*Task list*.
1 > From the decision record on batch-scoped Bronze replace, output the passage verbatim: begin at the words "ADR 011: Bronze" and stop after "still use truncate)".
2 > For each statement below, say whether the decision record on batch-scoped Bronze replace agrees with it, answering yes or no and quoting the exact words that decide it. (a) The legacy_elt.py.j2 template was changed to use batch_replace. (b) With batch_replace, Bronze keeps historical data from earlier batches. (c) Every source in warbyparker-gladly-daily.yaml was switched to batch_replace.

*Passage shown*.
*****
ADR 011: Bronze Batch-Scoped Replace¶
Status: Accepted Date: 2026-02-17 Supersedes: ADR 006 - Bronze Truncate Force (partially — legacy pipelines still use truncate)
Context¶
Bronze tables in the new architecture (per-client DBs + dbt) were truncated on every pipeline run (TRUNCATE TABLE + COPY INTO). This meant Bronze only held the latest load's data. If dbt --full-refresh was executed on Silver incremental models, Silver would be rebuilt from Bronze — losing all historical data except today's load.
Decision¶
Introduce batch_replace as a new Bronze load strategy for snowflake_load pipelines:
batch_replace: Deletes only the current batch's rows, then loads. Bronze accumulates historical data across batches.truncate_insert: (Legacy default) Truncates the entire table, then loads. Bronze only has current batch.
Implementation¶
| Component | Change |
|---|---|
dag_config.py |
Added batch_replace to SnowflakeSourceConfig.load_strategy Literal |
snowflake_tasks.py |
copy_to_snowflake branches on load_strategy: DELETE WHERE BATCH_ID vs TRUNCATE |
snowflake_load.py.j2 |
Passes source-level load_strategy override after **BASE_SNOWFLAKE_CONFIG |
warbyparker-gladly-daily.yaml |
All 4 sources changed to batch_replace |
legacy_elt.py.j2 |
Not modified — continues using truncate_insert from base config |
Consequences¶
Positive¶
dbt --full-refreshon Silver models rebuilds correctly from full Bronze history- Idempotent: re-running the same batch date produces identical results
- Backward compatible: default
truncate_insertpreserves legacy pipeline behavior
Negative¶
- Bronze tables grow over time (mitigated by future retention policy)
*****
*Collected material*.

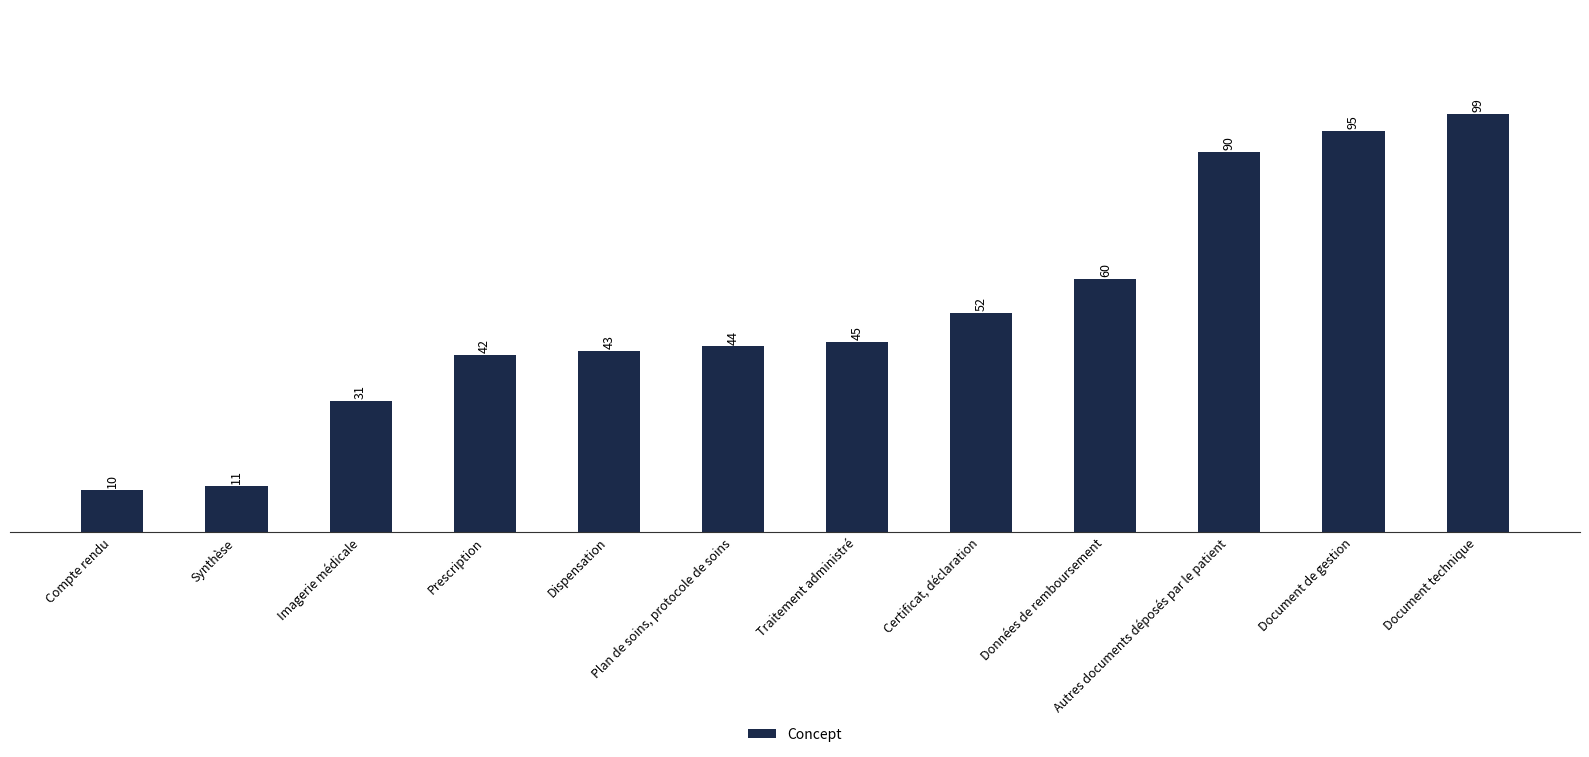

Which category has the lowest value across all series?

Compte rendu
*****
*Answer list*.
1 >
ADR 011: Bronze Batch-Scoped Replace¶
Status: Accepted Date: 2026-02-17 Supersedes: ADR 006 - Bronze Truncate Force (partially — legacy pipelines still use truncate)

2 >
(a) No: "Not modified — continues using truncate_insert from base config"
(b) Yes: "Bronze accumulates historical data across batches."
(c) Yes: "All 4 sources changed to batch_replace"